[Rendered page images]
- Opening Delimiter -

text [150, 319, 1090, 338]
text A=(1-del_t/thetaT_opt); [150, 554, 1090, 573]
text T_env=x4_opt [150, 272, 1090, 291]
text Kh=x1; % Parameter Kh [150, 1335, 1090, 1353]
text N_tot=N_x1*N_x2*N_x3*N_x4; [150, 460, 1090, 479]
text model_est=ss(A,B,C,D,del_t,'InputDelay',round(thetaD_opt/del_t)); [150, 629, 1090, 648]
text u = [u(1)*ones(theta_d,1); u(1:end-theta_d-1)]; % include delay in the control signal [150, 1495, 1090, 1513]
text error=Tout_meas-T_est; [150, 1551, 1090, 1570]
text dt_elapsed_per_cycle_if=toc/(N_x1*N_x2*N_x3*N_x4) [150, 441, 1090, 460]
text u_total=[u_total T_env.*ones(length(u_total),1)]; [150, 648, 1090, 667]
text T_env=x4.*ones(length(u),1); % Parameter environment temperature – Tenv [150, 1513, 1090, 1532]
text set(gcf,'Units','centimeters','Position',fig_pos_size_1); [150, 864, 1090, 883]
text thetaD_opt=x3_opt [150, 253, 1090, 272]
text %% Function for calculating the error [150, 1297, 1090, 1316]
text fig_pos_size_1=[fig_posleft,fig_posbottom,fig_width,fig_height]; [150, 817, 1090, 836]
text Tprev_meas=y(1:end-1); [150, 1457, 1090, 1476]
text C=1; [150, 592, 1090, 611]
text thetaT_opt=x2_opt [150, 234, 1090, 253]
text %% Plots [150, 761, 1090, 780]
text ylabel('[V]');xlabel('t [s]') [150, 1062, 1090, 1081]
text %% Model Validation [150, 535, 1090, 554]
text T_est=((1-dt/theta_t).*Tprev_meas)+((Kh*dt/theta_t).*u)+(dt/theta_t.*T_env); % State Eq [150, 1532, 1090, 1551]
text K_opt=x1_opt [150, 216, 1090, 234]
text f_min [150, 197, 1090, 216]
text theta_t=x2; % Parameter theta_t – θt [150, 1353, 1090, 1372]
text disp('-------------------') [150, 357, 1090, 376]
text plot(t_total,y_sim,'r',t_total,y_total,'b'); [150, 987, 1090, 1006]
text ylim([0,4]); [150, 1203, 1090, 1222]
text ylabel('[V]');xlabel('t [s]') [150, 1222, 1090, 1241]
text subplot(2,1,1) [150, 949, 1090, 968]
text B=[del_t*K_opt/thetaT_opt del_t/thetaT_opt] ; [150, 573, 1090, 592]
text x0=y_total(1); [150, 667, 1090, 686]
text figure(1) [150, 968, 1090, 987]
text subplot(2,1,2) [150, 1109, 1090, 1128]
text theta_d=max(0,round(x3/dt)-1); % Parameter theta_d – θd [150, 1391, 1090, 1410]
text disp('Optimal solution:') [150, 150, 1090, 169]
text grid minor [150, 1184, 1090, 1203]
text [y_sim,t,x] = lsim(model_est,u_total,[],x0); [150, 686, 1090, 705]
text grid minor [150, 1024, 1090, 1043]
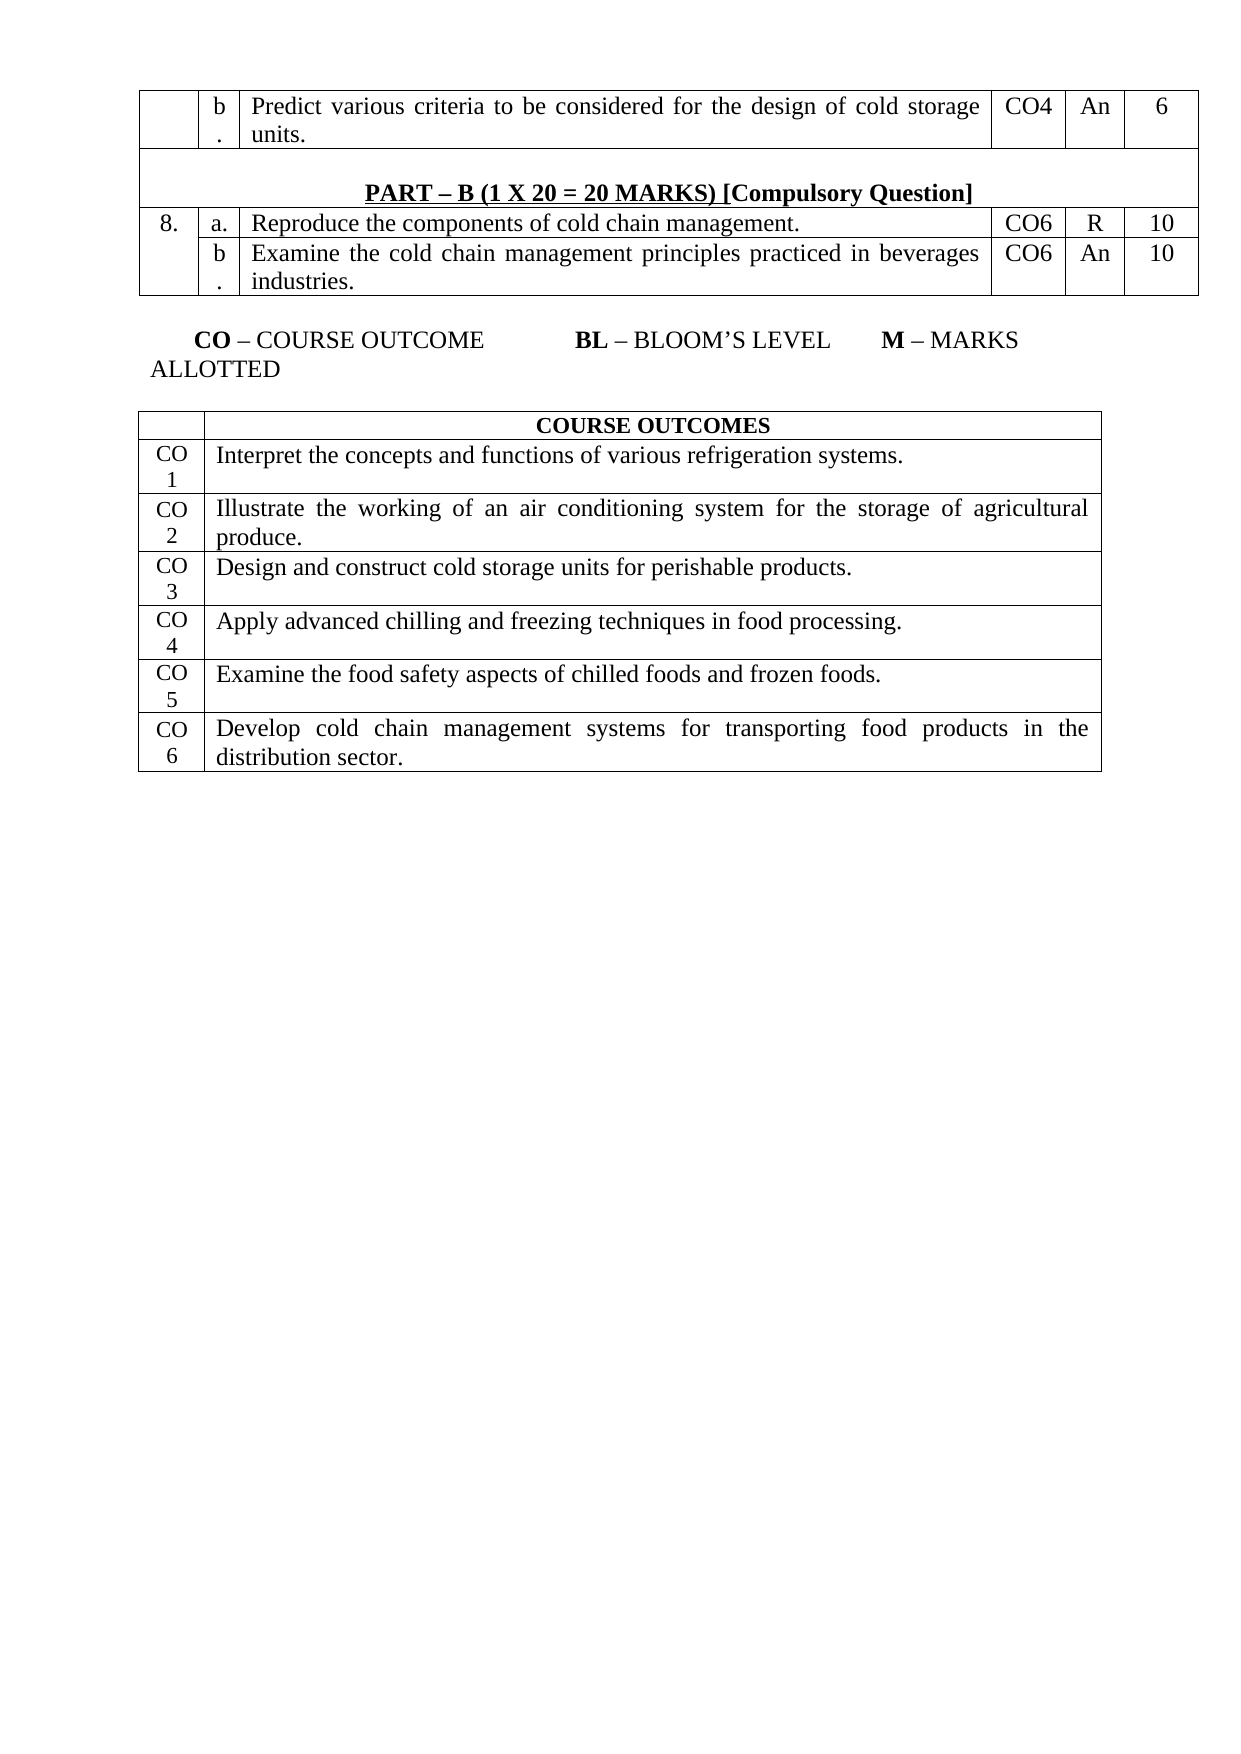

- Closing Delimiter -

* Goal of the exercise *
The preceding entries are to be returned verbatim, with every picture excluded.

* Worked solution *
text [150, 319, 1090, 338]
text A=(1-del_t/thetaT_opt); [150, 554, 1090, 573]
text T_env=x4_opt [150, 272, 1090, 291]
text Kh=x1; % Parameter Kh [150, 1335, 1090, 1353]
text N_tot=N_x1*N_x2*N_x3*N_x4; [150, 460, 1090, 479]
text model_est=ss(A,B,C,D,del_t,'InputDelay',round(thetaD_opt/del_t)); [150, 629, 1090, 648]
text u = [u(1)*ones(theta_d,1); u(1:end-theta_d-1)]; % include delay in the control signal [150, 1495, 1090, 1513]
text error=Tout_meas-T_est; [150, 1551, 1090, 1570]
text dt_elapsed_per_cycle_if=toc/(N_x1*N_x2*N_x3*N_x4) [150, 441, 1090, 460]
text u_total=[u_total T_env.*ones(length(u_total),1)]; [150, 648, 1090, 667]
text T_env=x4.*ones(length(u),1); % Parameter environment temperature – Tenv [150, 1513, 1090, 1532]
text set(gcf,'Units','centimeters','Position',fig_pos_size_1); [150, 864, 1090, 883]
text thetaD_opt=x3_opt [150, 253, 1090, 272]
text %% Function for calculating the error [150, 1297, 1090, 1316]
text fig_pos_size_1=[fig_posleft,fig_posbottom,fig_width,fig_height]; [150, 817, 1090, 836]
text Tprev_meas=y(1:end-1); [150, 1457, 1090, 1476]
text C=1; [150, 592, 1090, 611]
text thetaT_opt=x2_opt [150, 234, 1090, 253]
text %% Plots [150, 761, 1090, 780]
text ylabel('[V]');xlabel('t [s]') [150, 1062, 1090, 1081]
text %% Model Validation [150, 535, 1090, 554]
text T_est=((1-dt/theta_t).*Tprev_meas)+((Kh*dt/theta_t).*u)+(dt/theta_t.*T_env); % State Eq [150, 1532, 1090, 1551]
text K_opt=x1_opt [150, 216, 1090, 234]
text f_min [150, 197, 1090, 216]
text theta_t=x2; % Parameter theta_t – θt [150, 1353, 1090, 1372]
text disp('-------------------') [150, 357, 1090, 376]
text plot(t_total,y_sim,'r',t_total,y_total,'b'); [150, 987, 1090, 1006]
text ylim([0,4]); [150, 1203, 1090, 1222]
text ylabel('[V]');xlabel('t [s]') [150, 1222, 1090, 1241]
text subplot(2,1,1) [150, 949, 1090, 968]
text B=[del_t*K_opt/thetaT_opt del_t/thetaT_opt] ; [150, 573, 1090, 592]
text x0=y_total(1); [150, 667, 1090, 686]
text figure(1) [150, 968, 1090, 987]
text subplot(2,1,2) [150, 1109, 1090, 1128]
text theta_d=max(0,round(x3/dt)-1); % Parameter theta_d – θd [150, 1391, 1090, 1410]
text disp('Optimal solution:') [150, 150, 1090, 169]
text grid minor [150, 1184, 1090, 1203]
text [y_sim,t,x] = lsim(model_est,u_total,[],x0); [150, 686, 1090, 705]
text grid minor [150, 1024, 1090, 1043]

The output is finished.